Czy to mogło się nie udać? Zwłaszcza, że wczoraj dopisało wszystko - pogoda, gwiazdy i przede wszystkim publiczność [ZOBACZ ZDJĘCIA TUTAJ]. I co najważniejsze dla fanów disco? Dzisiaj szykuje się powtórka.
Czy będzie równie gorąco, jak piątkowego wieczoru? Równie emocjonalnie? Nie będzie łatwo, bo Zenek Martyniuk pokazał, kto jest aktualnym królem gatunku [ZOBACZ ZDJĘCIA TUTAJ]. Pod sceną nie szło wbić szpilki.
Na DSF pojawili się nie tylko ludzie młodzi, ale też całe rodziny z dziećmi. Ile osób bawiło się wieczorem? Kilka tysięcy? Kilkanaście? - Czekam w tej chwili na dane, więcej będę mógł powiedzieć koło godziny 12.00 - mówi Bartosz Walczak, dyrektor DSF 2017.
Sobotę o godzinie 15.00 rozpocznie DJ Kubas. Bramy festiwalowe zostaną otwarte godzinę wcześniej.
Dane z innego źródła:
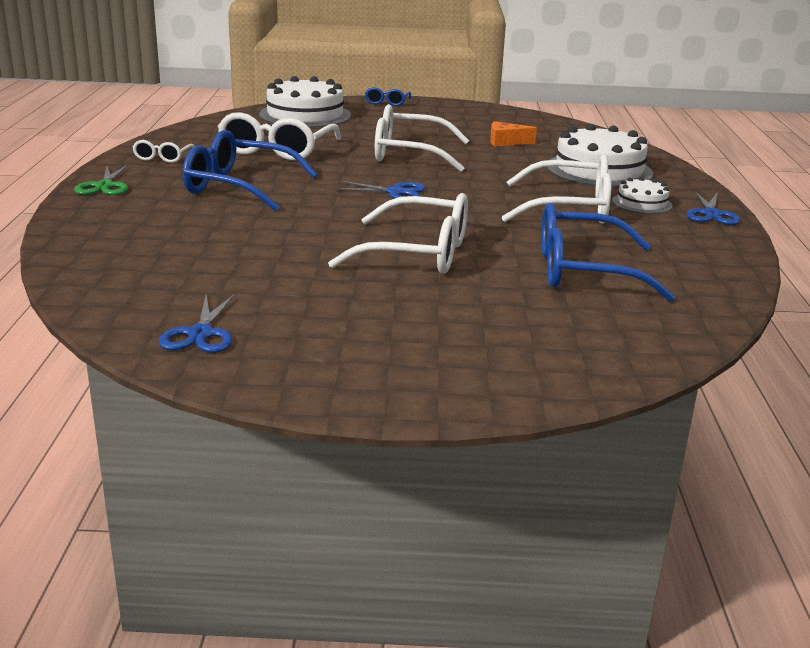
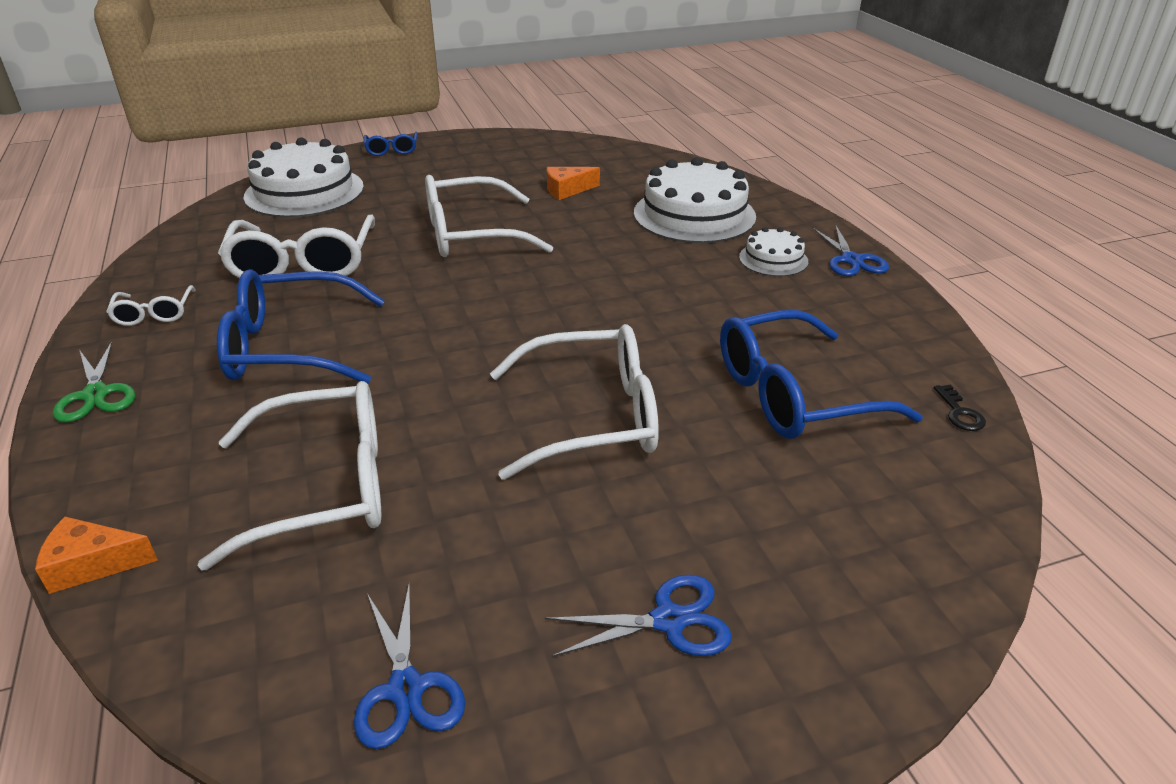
camera: 20 degrees left, 10 degrees up
blue scissors [333,180,426,199] -> blue scissors moved to [545,574,732,657]
white glasses [502,155,612,224] -> white glasses moved to [197,381,381,570]
none -> orange cheese [35,517,158,594]
none -> black key [933,385,986,431]

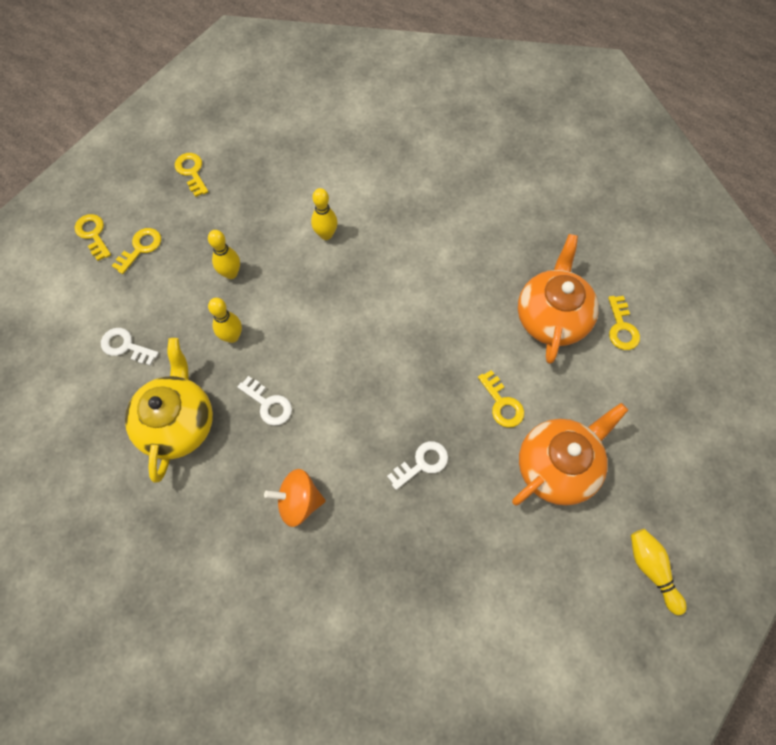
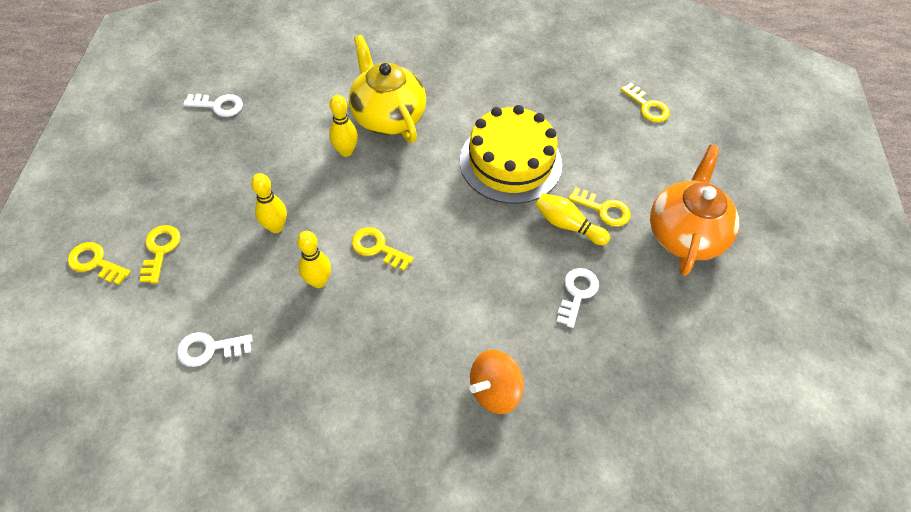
camera: 35 degrees left, 10 degrees down
yellow teapot [125,338,213,483] -> yellow teapot moved to [349,35,426,143]
yellow key [175,153,208,197] -> yellow key moved to [352,227,414,271]
white key [238,376,292,426] -> white key moved to [183,94,243,117]
orange teapot [518,234,599,364] -> none
yellow bowling pin [631,529,687,615] -> yellow bowling pin moved to [536,193,610,245]
none -> yellow cake [460,105,562,204]

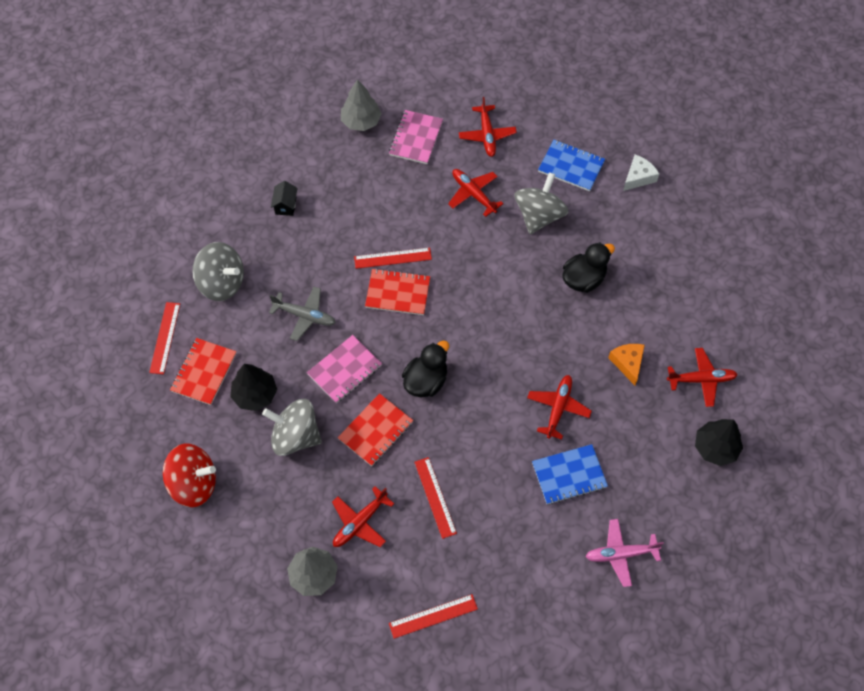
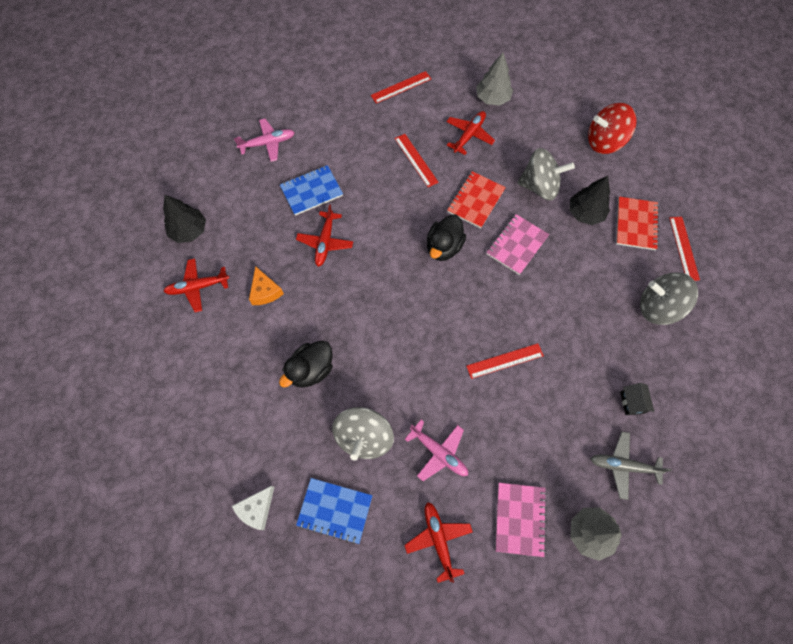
camera: 170 degrees right, 5 degrees up
grey plane [269,287,336,341] -> grey plane moved to [591,432,672,500]
red notebook [365,268,430,315] -> none
red plane [448,169,504,217] -> pink plane [405,420,468,481]

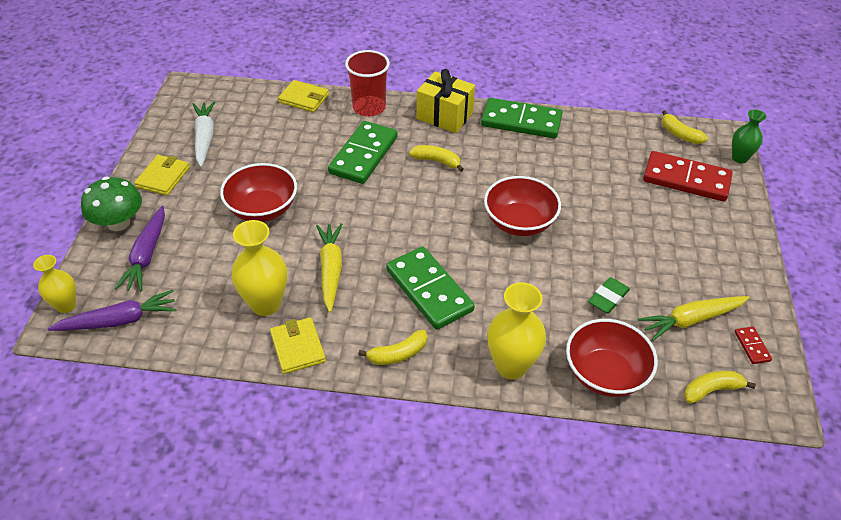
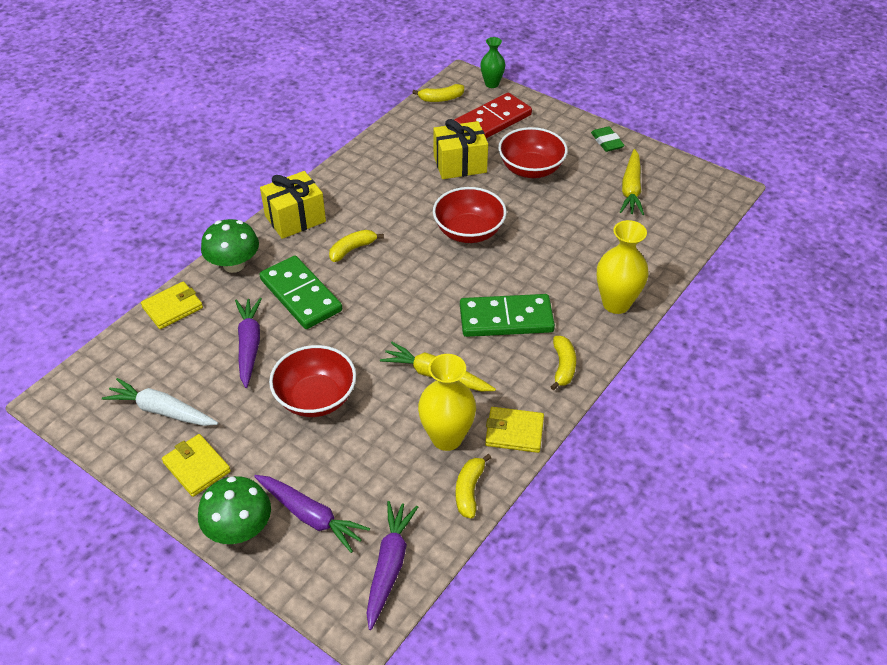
camera: 60 degrees left, 0 degrees up
yellow vase [33,255,76,313] -> none
red cup [345,50,390,116] -> green mushroom [201,219,259,273]
green domino [481,98,563,139] -> none
red bowl [566,319,658,397] -> red bowl moved to [498,127,568,178]
green eraser [588,277,630,313] -> green eraser moved to [591,126,625,152]
yellow banana [684,371,756,403] -> yellow banana moved to [456,454,491,519]
red domino [735,327,772,364] -> none
none -> purple carrot [235,298,262,388]
none -> yellow gift [433,119,488,179]

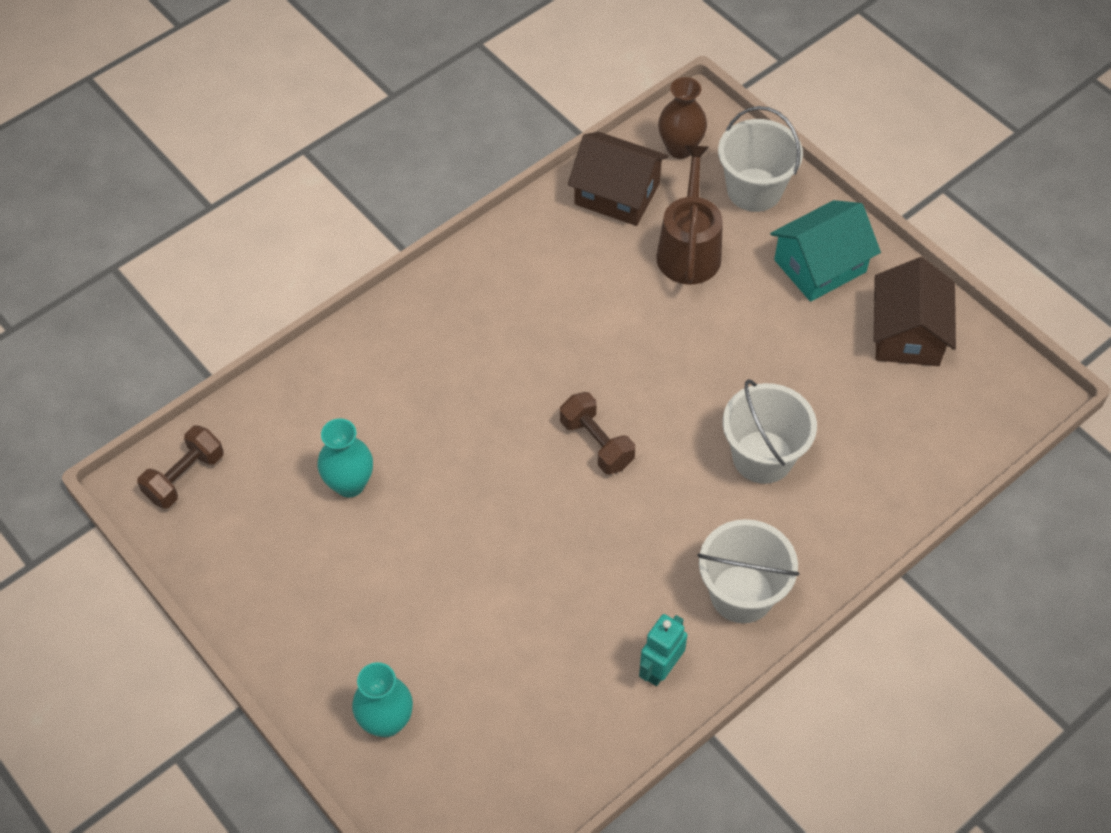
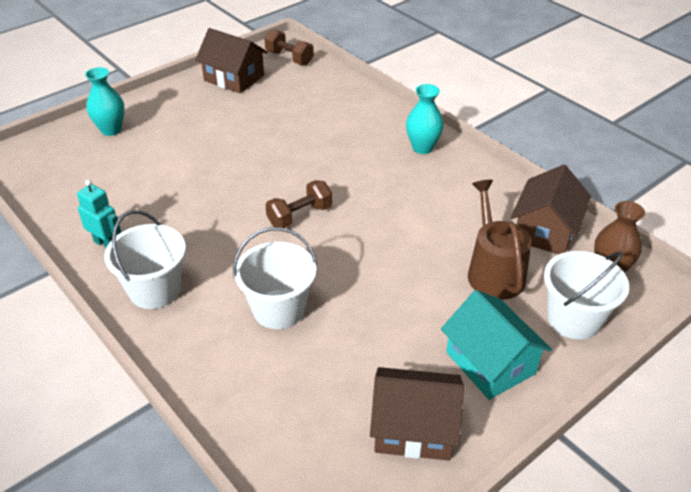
camera: 90 degrees right, 15 degrees down
turquoise vase [318,418,373,498] -> turquoise vase moved to [406,84,444,154]
brown watering can [656,145,723,284] -> brown watering can turned 105 degrees counterclockwise [468,180,531,300]
none -> brown house [195,28,268,93]

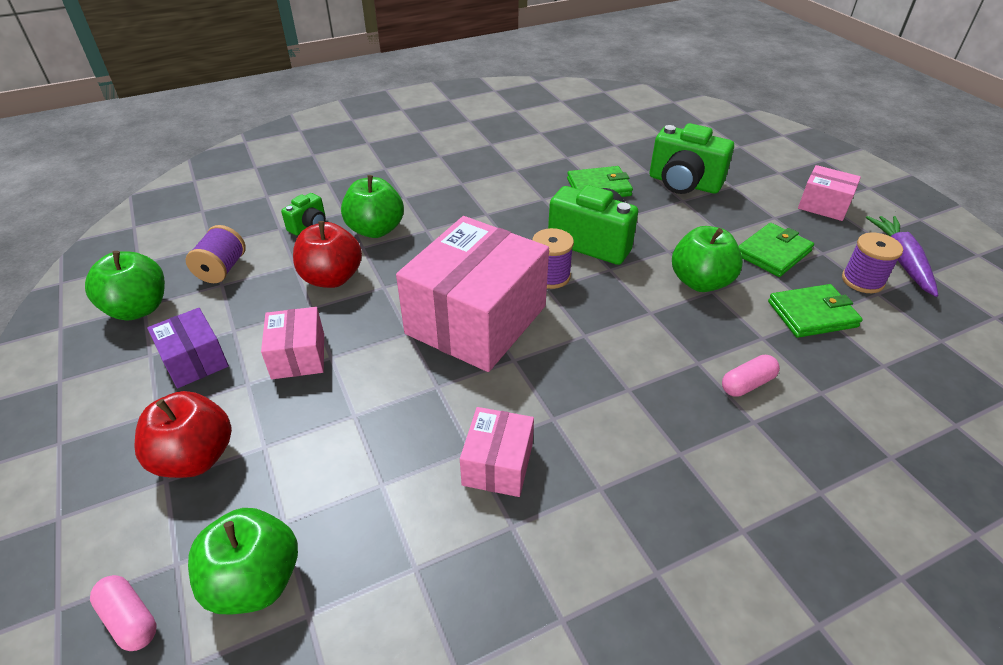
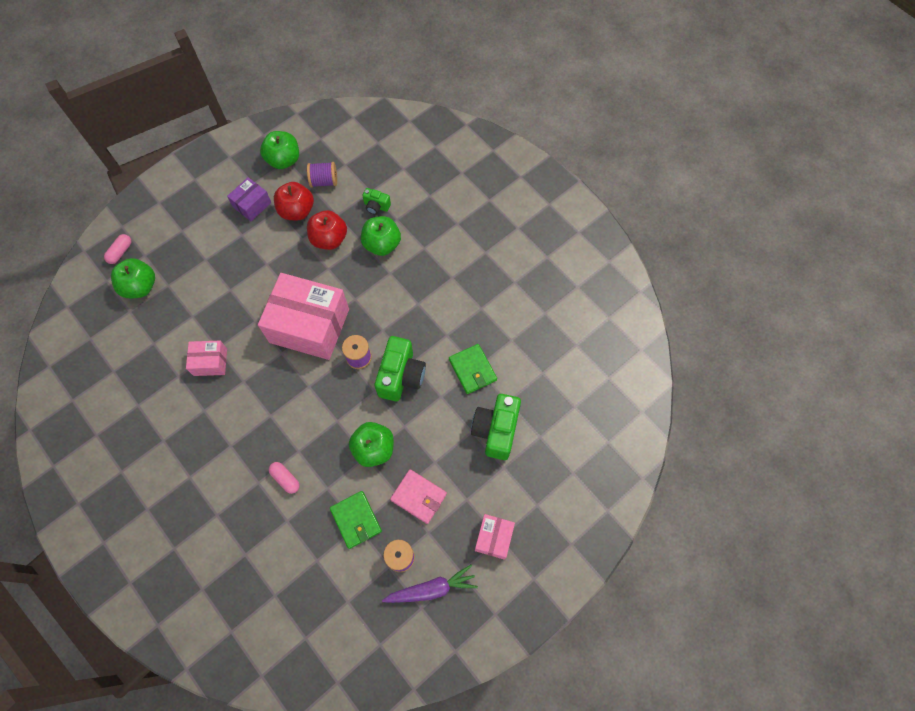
camera: 75 degrees right, 25 degrees up
red apple [135,391,232,478] -> red apple moved to [274,182,314,221]
pink box [261,307,324,379] -> none
green wallet [738,223,814,277] -> pink wallet [390,469,447,524]

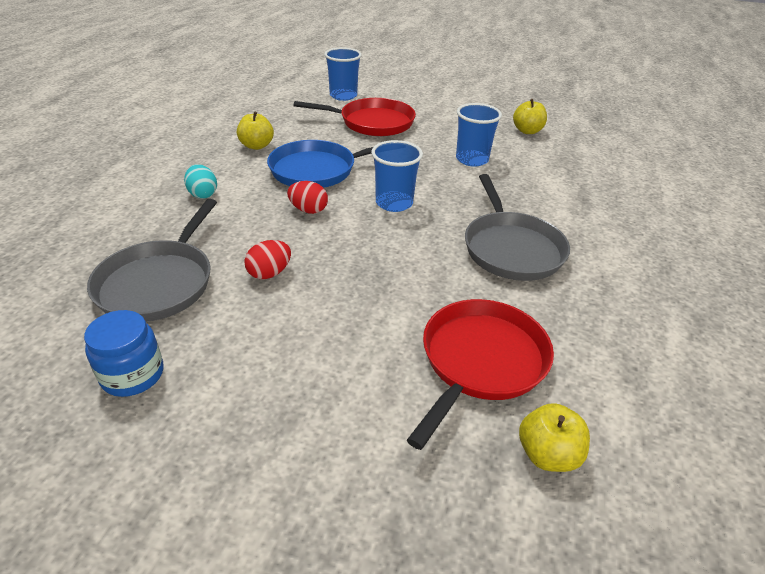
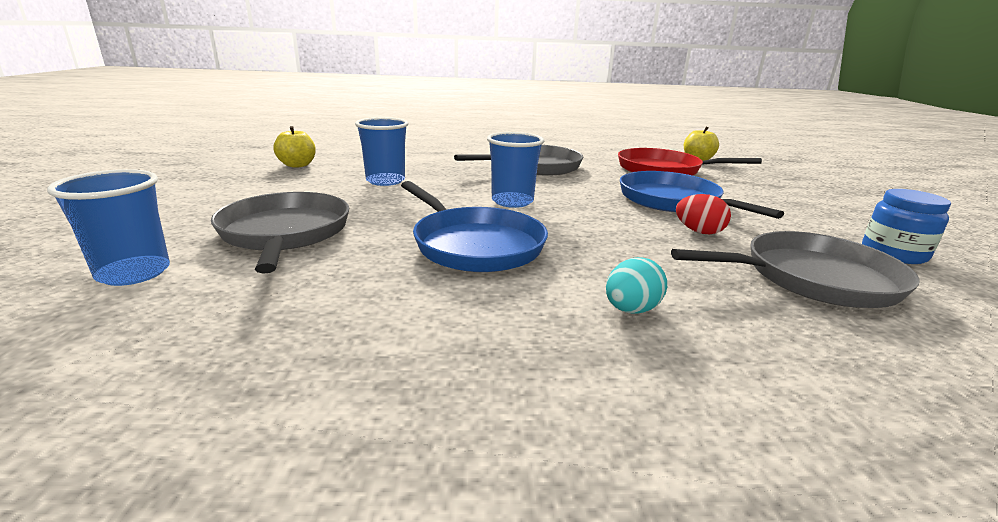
camera: 110 degrees left, 15 degrees down
yellow apple [237,112,274,150] -> none
red egg [287,181,328,214] -> none
red pan [294,98,416,136] -> grey pan [211,192,349,274]
none -> blue pan [620,171,784,219]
Ci, którzy jeszcze nie byli w Roszkowie, a chcą być dzisiejszego wieczoru – warto przyjechać wcześniej by uniknąć korków. A najlepiej wybrać komunikację miejską, lub kto może spacer nad urokliwy zalew [ZOBACZ WIĘCEJ TUTAJ].
Portal jarocinska.pl wspólnie z Gazetą Jarocińską uruchomił specjalny serwis DSF 2017 [ZOBACZ TUTAJ]. Znajdziecie tam relacje z koncertów, rozmowy z gwiazdami, uczestnikami festiwalu, a także ZDJĘCIA i WIDEO.
[AKTUALIZACJA 13:30]
- Nie przewidujemy dzisiaj żadnych zmian w line up. Przy wejściu każdy festiwalowicz będzie otrzymywał rozkład jazdy na sobotę - mówi Bartosz Walczak, dyrektor DSF 2017. Jak wyglądała frekwencja? - Na tę chwilę mogę powiedzieć tyle, że wczoraj mieliśmy nieco ponad 10 tys. ludzi. Spodziewamy się, że dzisiaj będzie więcej, bo jest też lepszy line up i więcej gwiazd.